This major issue is still being investigated. Yet there is now ample evidence that the currently available RNA-based vaccines (Pfizer/BioNtech and Moderna) have retained efficacy against the “UK” (B.1.1.7) variant. In contrast, in vitro laboratory testing have shown that the capacity of the antibodies generated by currently available vaccines to neutralize variants originated from South Africa (B.1.351) and Brazil (B.1.1.248) has significantly decreased. Consistent with these results, are some recent clinical studies based on different vaccines showing a difference in vaccine efficacy between the UK (90%) and South Africa (60%) with the Novavax vaccine and 72% in the US and 57% in South Africa for the Johnson & Johnson vaccine.
However, recent data would also suggest that the RNA-based vaccines would show sufficient protection against the variants but this needs to be confirmed.
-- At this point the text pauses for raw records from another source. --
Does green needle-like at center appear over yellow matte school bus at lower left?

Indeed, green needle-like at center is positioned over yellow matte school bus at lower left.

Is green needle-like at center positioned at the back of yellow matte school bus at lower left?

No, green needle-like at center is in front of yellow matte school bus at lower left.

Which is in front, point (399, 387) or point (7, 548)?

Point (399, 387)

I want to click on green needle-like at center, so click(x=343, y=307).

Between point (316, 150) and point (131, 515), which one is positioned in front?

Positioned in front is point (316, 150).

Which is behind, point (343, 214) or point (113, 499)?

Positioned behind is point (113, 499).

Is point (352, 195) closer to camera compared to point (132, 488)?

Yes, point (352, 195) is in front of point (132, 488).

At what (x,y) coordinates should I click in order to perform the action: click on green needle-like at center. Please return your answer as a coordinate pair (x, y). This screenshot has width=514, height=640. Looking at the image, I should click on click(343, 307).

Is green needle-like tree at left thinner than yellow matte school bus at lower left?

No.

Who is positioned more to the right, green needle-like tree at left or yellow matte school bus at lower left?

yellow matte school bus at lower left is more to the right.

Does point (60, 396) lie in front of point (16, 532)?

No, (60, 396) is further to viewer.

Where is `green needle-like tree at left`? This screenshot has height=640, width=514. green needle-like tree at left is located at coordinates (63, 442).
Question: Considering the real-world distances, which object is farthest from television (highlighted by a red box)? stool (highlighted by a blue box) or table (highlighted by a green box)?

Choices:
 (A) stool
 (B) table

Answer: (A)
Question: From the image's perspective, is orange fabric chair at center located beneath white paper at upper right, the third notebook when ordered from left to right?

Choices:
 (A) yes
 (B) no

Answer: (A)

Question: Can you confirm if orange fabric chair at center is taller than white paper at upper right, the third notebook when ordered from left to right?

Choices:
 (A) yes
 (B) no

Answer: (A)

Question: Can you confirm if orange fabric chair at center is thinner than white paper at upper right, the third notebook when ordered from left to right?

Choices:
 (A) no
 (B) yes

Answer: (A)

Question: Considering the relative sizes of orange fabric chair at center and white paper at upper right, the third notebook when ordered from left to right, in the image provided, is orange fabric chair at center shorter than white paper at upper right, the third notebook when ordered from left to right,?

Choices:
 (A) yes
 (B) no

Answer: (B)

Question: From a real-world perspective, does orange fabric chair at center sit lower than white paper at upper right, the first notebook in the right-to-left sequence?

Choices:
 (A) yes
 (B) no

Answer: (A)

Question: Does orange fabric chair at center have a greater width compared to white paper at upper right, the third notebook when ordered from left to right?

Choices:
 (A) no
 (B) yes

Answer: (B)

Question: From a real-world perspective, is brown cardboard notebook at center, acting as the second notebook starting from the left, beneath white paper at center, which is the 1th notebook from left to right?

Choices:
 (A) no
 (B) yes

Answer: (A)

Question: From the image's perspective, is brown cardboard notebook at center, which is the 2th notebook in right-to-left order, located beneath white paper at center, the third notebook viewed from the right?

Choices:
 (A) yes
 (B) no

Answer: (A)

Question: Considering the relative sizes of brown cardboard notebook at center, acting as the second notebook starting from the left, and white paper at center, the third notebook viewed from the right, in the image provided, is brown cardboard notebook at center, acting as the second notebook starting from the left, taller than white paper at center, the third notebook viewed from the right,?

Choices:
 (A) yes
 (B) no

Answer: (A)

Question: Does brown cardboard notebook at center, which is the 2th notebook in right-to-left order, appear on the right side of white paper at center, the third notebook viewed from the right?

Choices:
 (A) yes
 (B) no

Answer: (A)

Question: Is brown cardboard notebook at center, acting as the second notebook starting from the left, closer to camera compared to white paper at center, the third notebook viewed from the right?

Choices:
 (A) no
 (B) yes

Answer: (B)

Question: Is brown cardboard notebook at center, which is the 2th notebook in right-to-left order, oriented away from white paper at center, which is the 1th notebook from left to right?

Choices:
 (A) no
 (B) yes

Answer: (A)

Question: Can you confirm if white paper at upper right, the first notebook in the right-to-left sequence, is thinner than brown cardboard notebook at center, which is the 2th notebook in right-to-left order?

When looking at the risk of severe disease and hospitalization, the current vaccines seem to offer protection against developing severe COVID-19. As an example, the AstraZeneca vaccine showed similar efficacy with the original and the B117 “UK” strains. The effect of the AstraZeneca vaccine on hospitalizations with B1351 has not yet been reported.
Finally, it is also important to emphasize that vaccines will generate what is called a “polyclonal antibody response” which means that the vaccine generates antibodies to many components of the viral proteins which limit the impact of specific mutations. Depending on the vaccine they can also generate T-cells, which may be very important to ensure long term protection, preventing severe disease and possibly containing variant spreading.